▸ Records to use:
⟨

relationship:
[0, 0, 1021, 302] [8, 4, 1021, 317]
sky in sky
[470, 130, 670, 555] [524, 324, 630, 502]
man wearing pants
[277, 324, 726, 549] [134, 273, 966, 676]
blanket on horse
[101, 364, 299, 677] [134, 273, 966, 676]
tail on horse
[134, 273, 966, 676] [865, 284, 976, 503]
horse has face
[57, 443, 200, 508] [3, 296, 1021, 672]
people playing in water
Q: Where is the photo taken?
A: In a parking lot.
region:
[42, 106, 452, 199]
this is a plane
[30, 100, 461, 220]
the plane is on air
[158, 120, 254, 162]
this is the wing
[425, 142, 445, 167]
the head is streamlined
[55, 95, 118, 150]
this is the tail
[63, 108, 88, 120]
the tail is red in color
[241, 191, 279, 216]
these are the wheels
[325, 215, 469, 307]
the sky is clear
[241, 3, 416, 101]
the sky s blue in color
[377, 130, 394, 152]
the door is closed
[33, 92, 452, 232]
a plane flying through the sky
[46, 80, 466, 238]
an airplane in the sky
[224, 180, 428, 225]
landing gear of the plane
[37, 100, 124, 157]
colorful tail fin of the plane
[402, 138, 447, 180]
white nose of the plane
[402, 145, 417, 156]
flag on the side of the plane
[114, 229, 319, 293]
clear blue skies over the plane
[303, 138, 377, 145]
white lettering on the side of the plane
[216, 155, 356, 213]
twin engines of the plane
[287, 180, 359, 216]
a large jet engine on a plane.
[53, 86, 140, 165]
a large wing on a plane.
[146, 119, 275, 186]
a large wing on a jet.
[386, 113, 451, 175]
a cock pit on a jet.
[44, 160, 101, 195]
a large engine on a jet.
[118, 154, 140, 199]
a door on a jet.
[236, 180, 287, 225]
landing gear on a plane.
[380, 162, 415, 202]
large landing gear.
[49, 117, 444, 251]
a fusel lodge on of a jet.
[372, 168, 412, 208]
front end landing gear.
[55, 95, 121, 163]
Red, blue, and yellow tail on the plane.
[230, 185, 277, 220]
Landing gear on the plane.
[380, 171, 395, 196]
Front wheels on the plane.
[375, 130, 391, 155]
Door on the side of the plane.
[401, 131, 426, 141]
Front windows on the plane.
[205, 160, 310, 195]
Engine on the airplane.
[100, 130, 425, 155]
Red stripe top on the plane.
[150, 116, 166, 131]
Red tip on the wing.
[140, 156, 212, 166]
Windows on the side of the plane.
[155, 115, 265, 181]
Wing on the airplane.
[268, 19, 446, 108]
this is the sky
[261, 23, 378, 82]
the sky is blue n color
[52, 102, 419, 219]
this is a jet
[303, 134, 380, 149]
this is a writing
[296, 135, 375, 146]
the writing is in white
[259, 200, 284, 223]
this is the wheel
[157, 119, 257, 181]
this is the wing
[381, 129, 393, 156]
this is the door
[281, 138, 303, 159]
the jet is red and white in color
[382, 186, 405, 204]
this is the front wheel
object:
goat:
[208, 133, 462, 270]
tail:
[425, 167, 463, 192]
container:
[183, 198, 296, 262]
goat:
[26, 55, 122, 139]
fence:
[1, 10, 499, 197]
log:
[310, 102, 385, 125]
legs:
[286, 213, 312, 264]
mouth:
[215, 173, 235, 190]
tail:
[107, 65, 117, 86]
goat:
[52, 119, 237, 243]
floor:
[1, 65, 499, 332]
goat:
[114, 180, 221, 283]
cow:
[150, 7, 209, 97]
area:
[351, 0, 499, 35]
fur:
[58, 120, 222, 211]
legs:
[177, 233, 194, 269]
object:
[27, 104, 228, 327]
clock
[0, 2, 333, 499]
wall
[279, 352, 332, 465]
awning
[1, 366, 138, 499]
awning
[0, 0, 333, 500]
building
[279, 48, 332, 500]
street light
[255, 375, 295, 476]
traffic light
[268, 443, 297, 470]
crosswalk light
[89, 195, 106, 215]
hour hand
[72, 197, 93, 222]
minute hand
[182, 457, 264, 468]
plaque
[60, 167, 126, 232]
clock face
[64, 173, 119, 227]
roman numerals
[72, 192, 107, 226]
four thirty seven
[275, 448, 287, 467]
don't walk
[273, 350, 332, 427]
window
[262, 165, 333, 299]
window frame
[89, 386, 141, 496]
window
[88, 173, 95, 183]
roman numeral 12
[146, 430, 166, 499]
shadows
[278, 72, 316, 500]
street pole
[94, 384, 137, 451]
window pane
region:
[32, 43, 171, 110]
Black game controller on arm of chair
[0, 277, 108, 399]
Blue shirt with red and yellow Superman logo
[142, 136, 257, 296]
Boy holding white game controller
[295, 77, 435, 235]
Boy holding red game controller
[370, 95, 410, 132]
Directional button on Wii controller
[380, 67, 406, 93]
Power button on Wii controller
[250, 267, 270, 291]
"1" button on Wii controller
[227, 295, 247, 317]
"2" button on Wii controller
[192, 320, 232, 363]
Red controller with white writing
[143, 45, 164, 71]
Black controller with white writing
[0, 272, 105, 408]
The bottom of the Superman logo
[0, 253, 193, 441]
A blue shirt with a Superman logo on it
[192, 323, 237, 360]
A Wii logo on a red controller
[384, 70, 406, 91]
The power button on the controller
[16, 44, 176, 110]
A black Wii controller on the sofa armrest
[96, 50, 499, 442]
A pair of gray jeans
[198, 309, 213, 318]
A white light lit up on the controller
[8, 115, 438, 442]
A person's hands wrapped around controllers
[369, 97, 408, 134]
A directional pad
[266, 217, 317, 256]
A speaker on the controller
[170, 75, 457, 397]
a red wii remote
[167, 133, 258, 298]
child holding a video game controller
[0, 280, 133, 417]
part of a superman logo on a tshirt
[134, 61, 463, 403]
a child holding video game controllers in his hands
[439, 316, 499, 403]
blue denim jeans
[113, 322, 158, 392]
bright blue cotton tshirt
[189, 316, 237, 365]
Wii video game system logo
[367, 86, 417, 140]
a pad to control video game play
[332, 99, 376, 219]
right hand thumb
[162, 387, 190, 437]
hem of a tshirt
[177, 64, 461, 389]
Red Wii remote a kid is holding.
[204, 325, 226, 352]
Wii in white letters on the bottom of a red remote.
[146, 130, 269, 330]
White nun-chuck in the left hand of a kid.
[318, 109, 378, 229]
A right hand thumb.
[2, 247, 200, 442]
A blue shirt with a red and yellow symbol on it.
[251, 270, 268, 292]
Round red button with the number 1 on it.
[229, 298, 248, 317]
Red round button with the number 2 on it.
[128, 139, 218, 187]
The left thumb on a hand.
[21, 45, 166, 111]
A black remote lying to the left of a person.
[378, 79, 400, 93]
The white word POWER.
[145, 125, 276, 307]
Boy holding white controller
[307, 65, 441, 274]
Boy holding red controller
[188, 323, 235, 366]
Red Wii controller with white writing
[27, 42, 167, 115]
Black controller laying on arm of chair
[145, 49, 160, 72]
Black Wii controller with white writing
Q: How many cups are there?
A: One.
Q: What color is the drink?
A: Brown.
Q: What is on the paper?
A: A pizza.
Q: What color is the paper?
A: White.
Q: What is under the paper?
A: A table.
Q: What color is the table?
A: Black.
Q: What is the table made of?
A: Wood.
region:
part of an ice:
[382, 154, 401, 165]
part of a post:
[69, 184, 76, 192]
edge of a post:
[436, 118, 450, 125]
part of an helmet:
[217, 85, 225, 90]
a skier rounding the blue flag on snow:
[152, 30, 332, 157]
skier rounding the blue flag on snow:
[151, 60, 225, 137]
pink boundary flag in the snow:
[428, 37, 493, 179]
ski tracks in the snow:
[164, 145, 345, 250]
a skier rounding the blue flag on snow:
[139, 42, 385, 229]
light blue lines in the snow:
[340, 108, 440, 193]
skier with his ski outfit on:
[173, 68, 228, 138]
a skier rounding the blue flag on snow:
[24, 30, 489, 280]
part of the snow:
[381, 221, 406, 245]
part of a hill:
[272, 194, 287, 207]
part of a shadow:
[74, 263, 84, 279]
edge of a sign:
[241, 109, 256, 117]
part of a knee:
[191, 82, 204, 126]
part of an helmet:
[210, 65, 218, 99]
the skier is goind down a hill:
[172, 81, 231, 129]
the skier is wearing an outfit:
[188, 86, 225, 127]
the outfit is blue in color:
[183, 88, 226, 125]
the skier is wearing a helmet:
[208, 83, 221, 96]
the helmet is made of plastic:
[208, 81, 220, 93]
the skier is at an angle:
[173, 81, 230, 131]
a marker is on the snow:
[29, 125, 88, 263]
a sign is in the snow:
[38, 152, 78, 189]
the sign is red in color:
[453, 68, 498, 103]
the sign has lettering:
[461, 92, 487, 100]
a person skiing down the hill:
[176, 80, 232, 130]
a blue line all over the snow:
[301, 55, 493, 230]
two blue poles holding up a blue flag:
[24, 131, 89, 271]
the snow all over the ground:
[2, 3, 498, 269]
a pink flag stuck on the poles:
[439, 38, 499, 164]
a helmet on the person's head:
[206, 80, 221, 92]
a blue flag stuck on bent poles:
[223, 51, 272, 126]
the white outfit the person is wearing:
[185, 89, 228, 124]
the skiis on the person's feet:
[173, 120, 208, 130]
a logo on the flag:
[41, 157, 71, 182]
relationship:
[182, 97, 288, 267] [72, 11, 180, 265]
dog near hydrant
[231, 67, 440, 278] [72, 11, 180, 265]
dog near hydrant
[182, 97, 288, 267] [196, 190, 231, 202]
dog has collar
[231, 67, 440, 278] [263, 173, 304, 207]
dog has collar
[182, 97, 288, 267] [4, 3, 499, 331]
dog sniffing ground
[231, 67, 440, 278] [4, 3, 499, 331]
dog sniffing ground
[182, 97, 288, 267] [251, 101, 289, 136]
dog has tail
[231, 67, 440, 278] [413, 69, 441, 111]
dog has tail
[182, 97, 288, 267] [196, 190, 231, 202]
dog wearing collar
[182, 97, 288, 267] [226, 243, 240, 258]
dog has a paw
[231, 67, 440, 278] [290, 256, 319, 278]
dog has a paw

⟩

▸ Activity: Rewrite the records starting at the line that contains "[134, 273, 966, 676] [865, 284, 976, 503]" and ending at the line that contains "the plane is on air", with "region" replaced by "area". Leave everything else unchanged and give only those lines.

▸ Output for this exercise:
[134, 273, 966, 676] [865, 284, 976, 503]
horse has face
[57, 443, 200, 508] [3, 296, 1021, 672]
people playing in water
Q: Where is the photo taken?
A: In a parking lot.
area:
[42, 106, 452, 199]
this is a plane
[30, 100, 461, 220]
the plane is on air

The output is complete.